**THE PROBLEM**
What is printed must match, line for line, the records from their first line through the line containing "can include breathing", with pictures left out.

[DATA SHOWN]

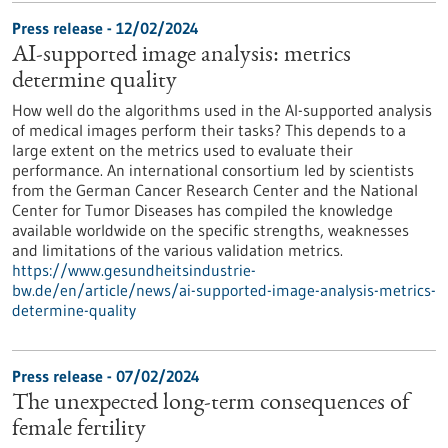
Press release - 12/02/2024
AI-supported image analysis: metrics
determine quality
How well do the algorithms used in the AI-supported analysis
of medical images perform their tasks? This depends to a
large extent on the metrics used to evaluate their
performance. An international consortium led by scientists
from the German Cancer Research Center and the National
Center for Tumor Diseases has compiled the knowledge
available worldwide on the specific strengths, weaknesses
and limitations of the various validation metrics.
https://www.gesundheitsindustrie-
bw.de/en/article/news/ai-supported-image-analysis-metrics-
determine-quality
Press release - 07/02/2024
The unexpected long-term consequences of
female fertility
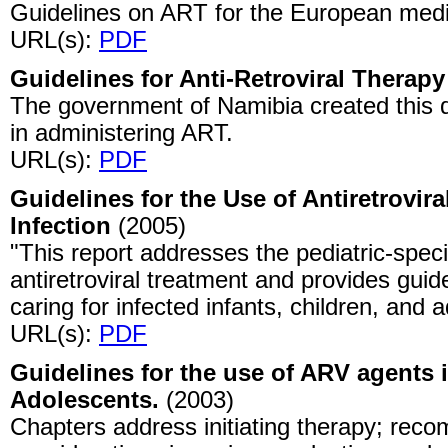
Guidelines on ART for the European med
URL(s):
PDF
Guidelines for Anti-Retroviral Therapy
The government of Namibia created this d
in administering ART.
URL(s):
PDF
Guidelines for the Use of Antiretrovira
Infection
(2005)
"This report addresses the pediatric-speci
antiretroviral treatment and provides guid
caring for infected infants, children, and 
URL(s):
PDF
Guidelines for the use of ARV agents 
Adolescents.
(2003)
Chapters address initiating therapy; re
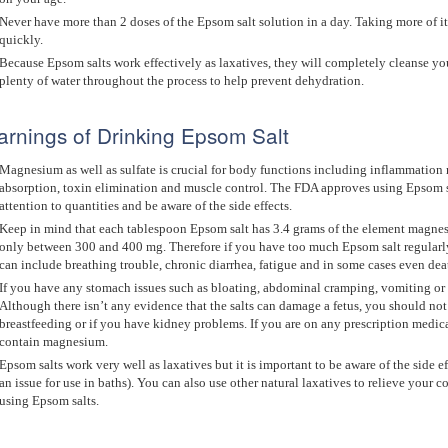
Never have more than 2 doses of the Epsom salt solution in a day. Taking more of it
quickly.
Because Epsom salts work effectively as laxatives, they will completely cleanse y
plenty of water throughout the process to help prevent dehydration.
rnings of Drinking Epsom Salt
Magnesium as well as sulfate is crucial for body functions including inflammation 
absorption, toxin elimination and muscle control. The FDA approves using Epsom s
attention to quantities and be aware of the side effects.
Keep in mind that each tablespoon Epsom salt has 3.4 grams of the element magne
only between 300 and 400 mg. Therefore if you have too much Epsom salt regularl
can include breathing trouble, chronic diarrhea, fatigue and in some cases even dea
If you have any stomach issues such as bloating, abdominal cramping, vomiting or
Although there isn’t any evidence that the salts can damage a fetus, you should not
breastfeeding or if you have kidney problems. If you are on any prescription medic
contain magnesium.
Epsom salts work very well as laxatives but it is important to be aware of the side ef
an issue for use in baths). You can also use other natural laxatives to relieve your 
using Epsom salts.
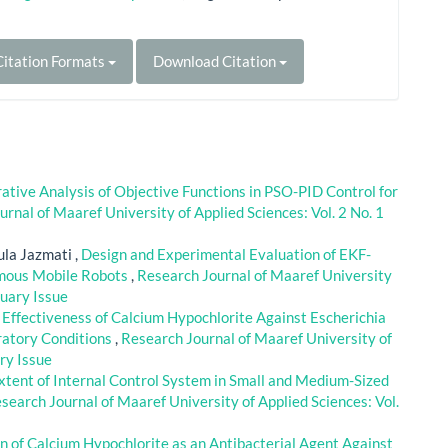
itation Formats
Download Citation
tive Analysis of Objective Functions in PSO-PID Control for
rnal of Maaref University of Applied Sciences: Vol. 2 No. 1
la Jazmati ,
Design and Experimental Evaluation of EKF-
omous Mobile Robots
,
Research Journal of Maaref University
ruary Issue
l Effectiveness of Calcium Hypochlorite Against Escherichia
ratory Conditions
,
Research Journal of Maaref University of
ary Issue
xtent of Internal Control System in Small and Medium-Sized
search Journal of Maaref University of Applied Sciences: Vol.
n of Calcium Hypochlorite as an Antibacterial Agent Against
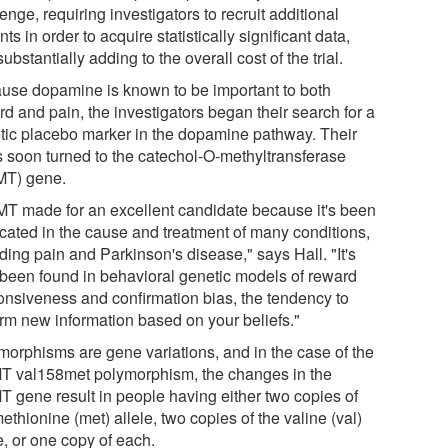
enge, requiring investigators to recruit additional
nts in order to acquire statistically significant data,
ubstantially adding to the overall cost of the trial.
use dopamine is known to be important to both
d and pain, the investigators began their search for a
tic placebo marker in the dopamine pathway. Their
s soon turned to the catechol-O-methyltransferase
T) gene.
T made for an excellent candidate because it's been
icated in the cause and treatment of many conditions,
ding pain and Parkinson's disease," says Hall. "It's
 been found in behavioral genetic models of reward
onsiveness and confirmation bias, the tendency to
irm new information based on your beliefs."
morphisms are gene variations, and in the case of the
 val158met polymorphism, the changes in the
 gene result in people having either two copies of
ethionine (met) allele, two copies of the valine (val)
e, or one copy of each.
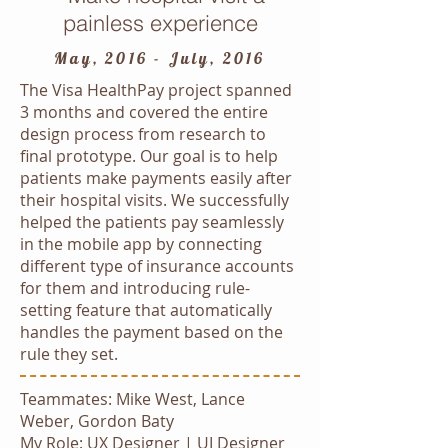
painless experience
May, 2016 - July, 2016
The Visa HealthPay project spanned
3 months and covered the entire
design process from research to
final prototype. Our goal is to help
patients make payments easily after
their hospital visits. We successfully
helped the patients pay seamlessly
in the mobile app by connecting
different type of insurance accounts
for them and introducing rule-
setting feature that automatically
handles the payment based on the
rule they set.
Teammates: Mike West, Lance
Weber, Gordon Baty
My Role: UX Designer | UI Designer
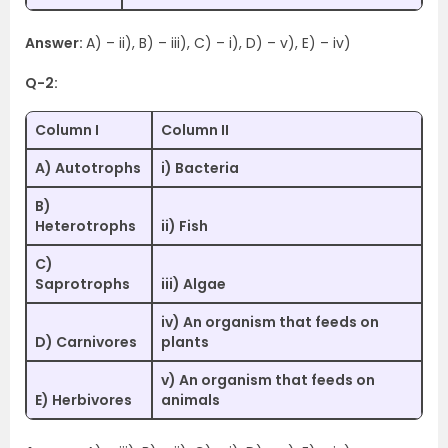
Answer:
A) – ii), B) – iii), C) – i), D) – v), E) – iv)
Q-2:
Column I
Column II
A) Autotrophs
i) Bacteria
B)
Heterotrophs
ii) Fish
C)
Saprotrophs
iii) Algae
iv) An organism that feeds on
D) Carnivores
plants
v) An organism that feeds on
E) Herbivores
animals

[/DATA SHOWN]

**THE COMPLETED TASK**
Press release - 12/02/2024
AI-supported image analysis: metrics
determine quality
How well do the algorithms used in the AI-supported analysis
of medical images perform their tasks? This depends to a
large extent on the metrics used to evaluate their
performance. An international consortium led by scientists
from the German Cancer Research Center and the National
Center for Tumor Diseases has compiled the knowledge
available worldwide on the specific strengths, weaknesses
and limitations of the various validation metrics.
https://www.gesundheitsindustrie-
bw.de/en/article/news/ai-supported-image-analysis-metrics-
determine-quality
Press release - 07/02/2024
The unexpected long-term consequences of
female fertility
Guidelines on ART for the European med
URL(s):
PDF
Guidelines for Anti-Retroviral Therapy
The government of Namibia created this d
in administering ART.
URL(s):
PDF
Guidelines for the Use of Antiretrovira
Infection
(2005)
"This report addresses the pediatric-speci
antiretroviral treatment and provides guid
caring for infected infants, children, and 
URL(s):
PDF
Guidelines for the use of ARV agents 
Adolescents.
(2003)
Chapters address initiating therapy; re
Never have more than 2 doses of the Epsom salt solution in a day. Taking more of it
quickly.
Because Epsom salts work effectively as laxatives, they will completely cleanse y
plenty of water throughout the process to help prevent dehydration.
rnings of Drinking Epsom Salt
Magnesium as well as sulfate is crucial for body functions including inflammation 
absorption, toxin elimination and muscle control. The FDA approves using Epsom s
attention to quantities and be aware of the side effects.
Keep in mind that each tablespoon Epsom salt has 3.4 grams of the element magne
only between 300 and 400 mg. Therefore if you have too much Epsom salt regularl
can include breathing trouble, chronic diarrhea, fatigue and in some cases even dea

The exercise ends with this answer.